Shotaro mendekatkan telinganya pada pintu besi electrical. Dia mendengar suara seseorang, sangat pelan tapi Shotaro masih bisa mendengarnya sedikit.

Suara orang itu tidak asing di telinga Shotaro, dia pernah mendengar suara itu sebelumnya. Yang jelas orang itu salah satu dari mereka karena hanya ada mereka disini, tapi siapa? Shotaro tidak ingat suara semua orang, dia hanya tau suara Seungmin. Ah ya, bagaimana kabar tetangganya itu? Dia benar-benar sudah mati belum ya?

- among us -

Pintu electrical tertutup setelah seseorang masuk kesana. Di dalam sudah ada seorang gadis yang berdiri memunggunginya.
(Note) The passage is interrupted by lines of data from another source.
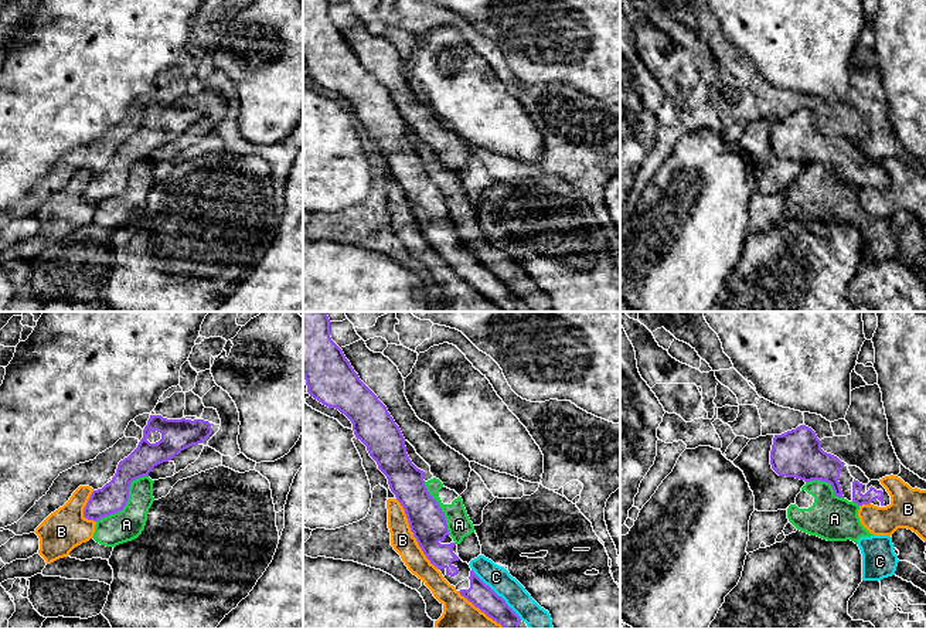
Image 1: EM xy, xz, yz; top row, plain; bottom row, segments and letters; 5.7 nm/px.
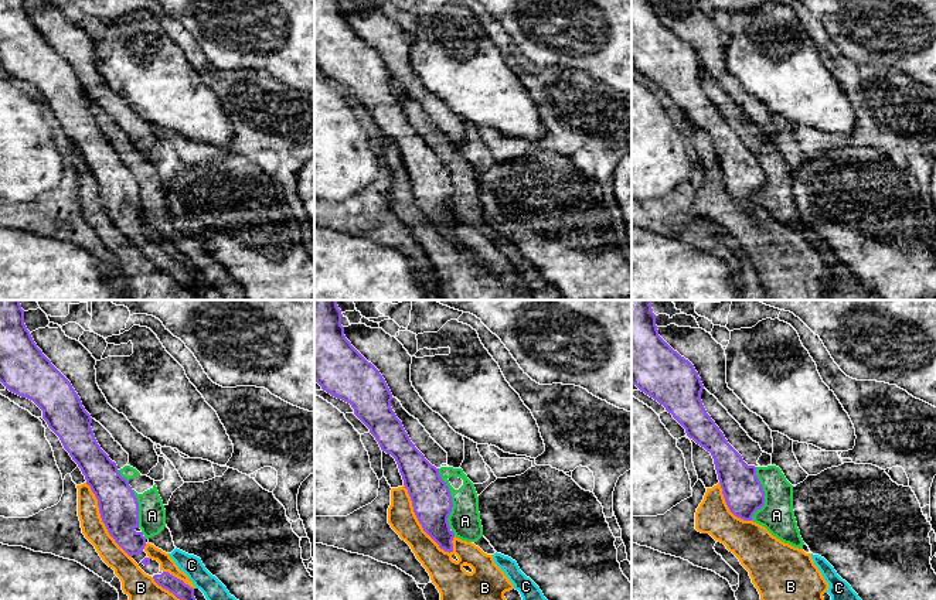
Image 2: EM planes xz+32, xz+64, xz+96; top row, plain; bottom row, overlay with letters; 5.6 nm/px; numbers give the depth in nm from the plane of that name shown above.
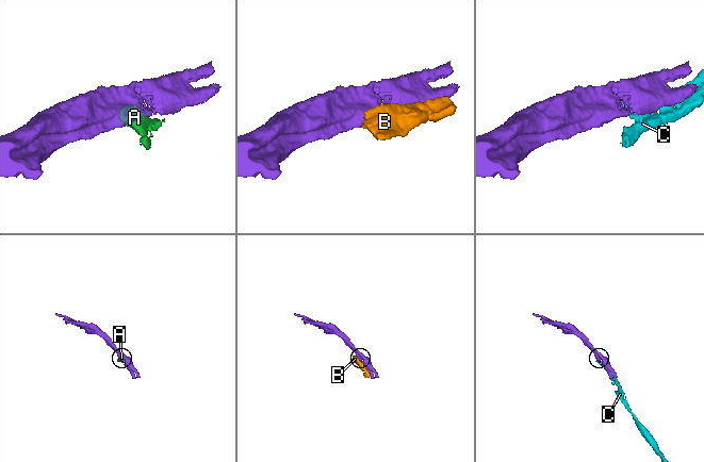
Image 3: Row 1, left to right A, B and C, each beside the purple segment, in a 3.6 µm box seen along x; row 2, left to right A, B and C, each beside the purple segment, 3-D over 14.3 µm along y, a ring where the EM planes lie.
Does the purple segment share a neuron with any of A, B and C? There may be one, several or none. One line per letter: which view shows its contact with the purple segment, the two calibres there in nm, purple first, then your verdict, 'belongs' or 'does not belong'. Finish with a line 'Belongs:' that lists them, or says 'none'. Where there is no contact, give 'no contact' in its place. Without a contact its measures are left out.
A: meets purple in xy; 170 nm thick on the purple side, 180 nm on the other; does not belong
B: meets purple in xz; 200 nm thick on the purple side, 140 nm on the other; does not belong
C: meets purple in xz; 140 nm thick on the purple side, 140 nm on the other; does not belong
Belongs: none

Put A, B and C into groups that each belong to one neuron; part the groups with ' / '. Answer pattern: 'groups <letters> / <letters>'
groups A C / B

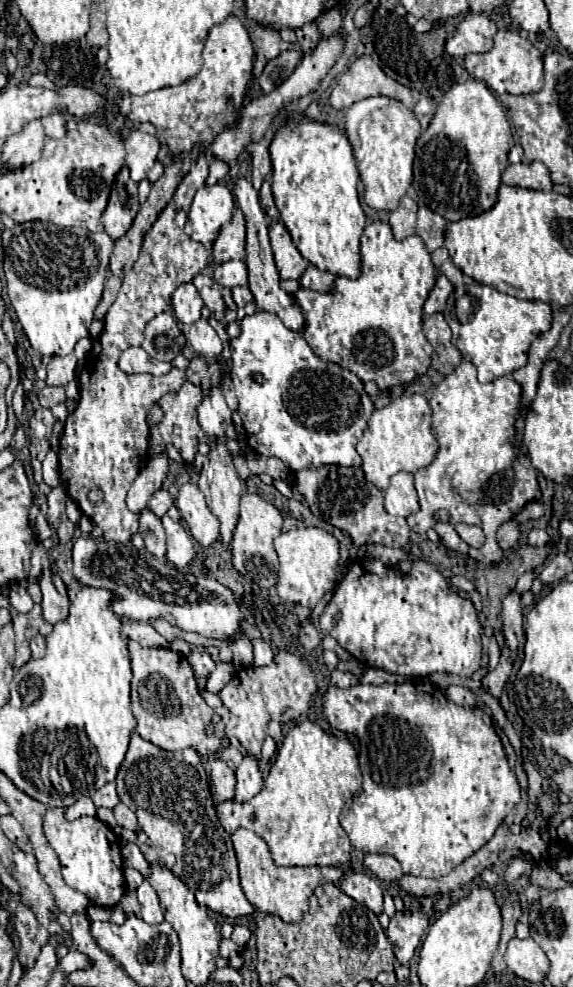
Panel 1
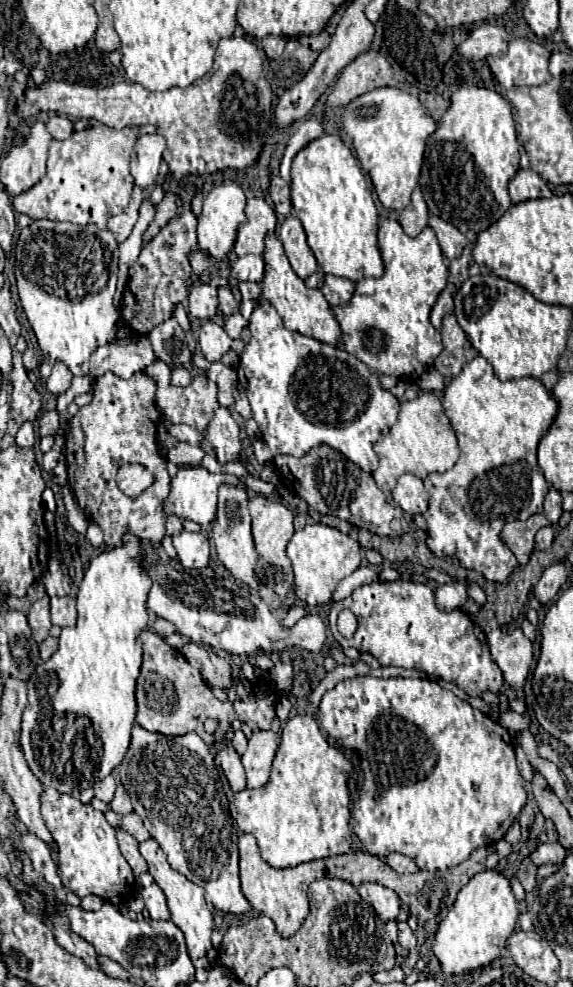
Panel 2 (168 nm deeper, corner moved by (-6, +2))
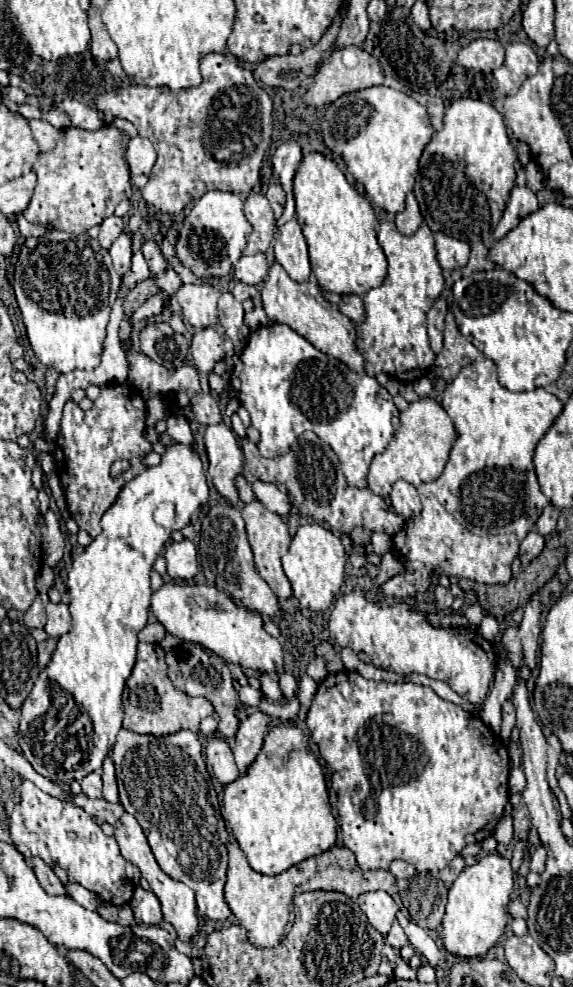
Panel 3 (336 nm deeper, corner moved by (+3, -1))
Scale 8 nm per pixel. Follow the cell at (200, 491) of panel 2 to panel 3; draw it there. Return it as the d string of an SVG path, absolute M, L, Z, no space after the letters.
M172 444L166 448L166 454L162 456L160 466L146 468L140 476L130 480L114 506L102 516L102 534L92 540L92 544L74 558L72 572L68 574L68 593L70 602L69 612L72 614L72 628L63 636L60 636L56 650L52 654L50 664L40 672L30 696L24 700L20 708L20 728L18 728L18 740L20 740L20 750L26 756L26 760L32 764L32 768L54 780L60 782L60 748L56 746L46 746L44 736L46 736L46 714L50 710L58 710L58 690L64 692L64 696L72 696L76 704L80 704L86 714L90 716L94 724L94 736L92 736L92 748L88 752L88 774L98 772L100 764L104 758L112 752L112 746L116 744L116 734L122 728L122 690L124 684L134 668L136 660L136 646L138 646L138 632L146 626L148 620L148 608L150 608L150 570L156 560L156 556L162 552L164 542L168 536L164 534L164 526L156 524L154 520L154 510L162 504L172 504L174 506L174 524L172 530L182 530L188 524L196 524L200 508L208 502L208 482L206 482L206 472L202 470L202 462L198 454L194 452L194 446L184 446L184 444Z

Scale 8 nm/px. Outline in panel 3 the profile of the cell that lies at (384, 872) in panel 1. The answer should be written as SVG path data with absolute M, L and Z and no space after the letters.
M394 860L392 864L390 864L390 868L388 868L396 878L410 878L410 876L414 876L416 874L416 870L414 870L414 866L410 866L410 864L406 864L406 862L402 862L402 860Z

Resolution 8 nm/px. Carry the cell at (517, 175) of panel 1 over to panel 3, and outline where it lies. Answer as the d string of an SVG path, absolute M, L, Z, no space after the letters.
M514 186L510 190L510 198L506 204L506 210L494 228L494 238L502 238L508 230L512 230L524 216L532 214L538 210L538 200L536 194L528 186Z

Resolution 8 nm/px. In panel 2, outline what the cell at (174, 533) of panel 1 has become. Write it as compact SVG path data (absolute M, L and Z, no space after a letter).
M183 531L173 537L173 545L177 549L177 557L181 565L189 569L203 569L209 563L209 541L203 533Z

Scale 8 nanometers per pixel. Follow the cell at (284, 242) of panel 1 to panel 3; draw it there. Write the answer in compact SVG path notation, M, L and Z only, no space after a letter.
M294 220L276 228L274 236L274 252L280 266L288 272L288 276L296 282L306 282L310 276L308 262L308 246L302 236L300 224Z

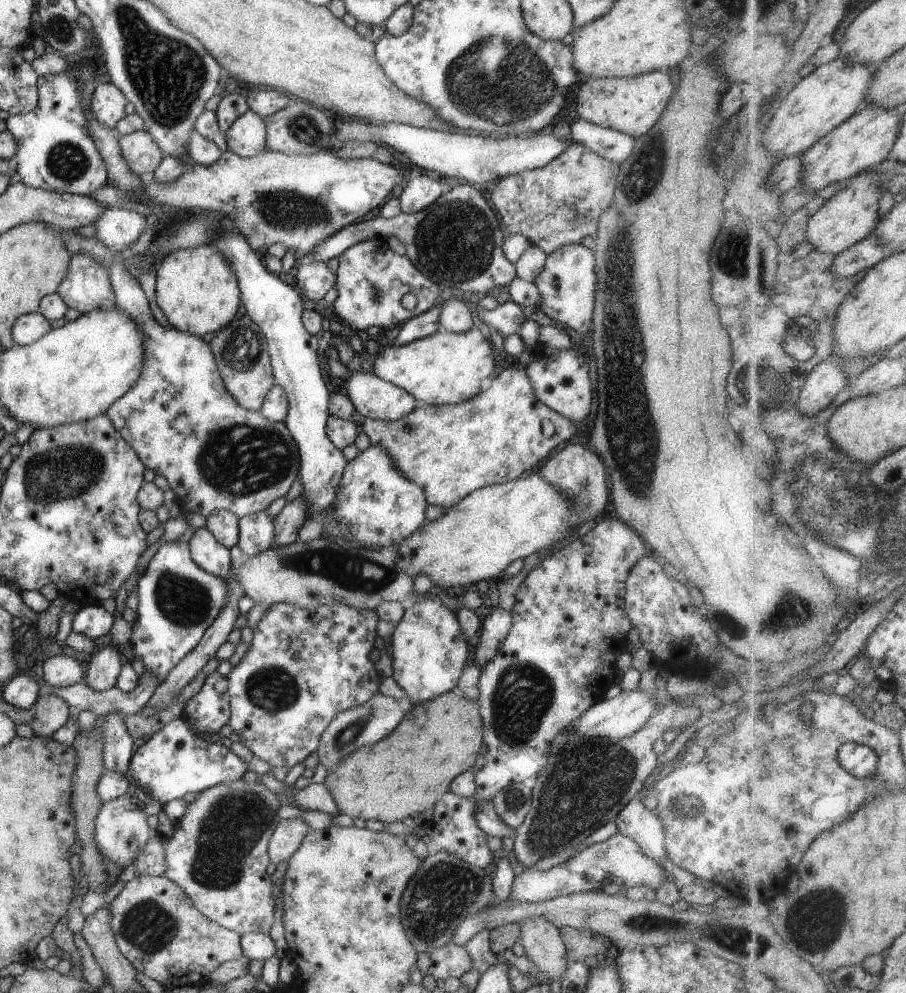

"Lo gimana sih kak? Ceroboh banget!"

Gadis itu berdecak kesal. "Bacot. Lo juga, dibilang buat jaga malah keluyuran, untung ada Karina."

"Gue kan tadi ngurus tuyul satu itu!" lelaki itu tidak terima disalahkan. "Harusnya lo salahin kak Karina, dia yang mantau!"

"Bodo ah. Mana?"

Buughh!!

Lelaki itu terlonjak kaget hingga jarum suntik di tangannya terpental entah kemana. Mereka berdua sontak memandang sumber suara—arah pintu.

"Lo balik biar gue yang urus." seru laki-laki itu sedikit berbisik.

Gadis bermata sipit itu mengangguk dan segera masuk ke dalam vent.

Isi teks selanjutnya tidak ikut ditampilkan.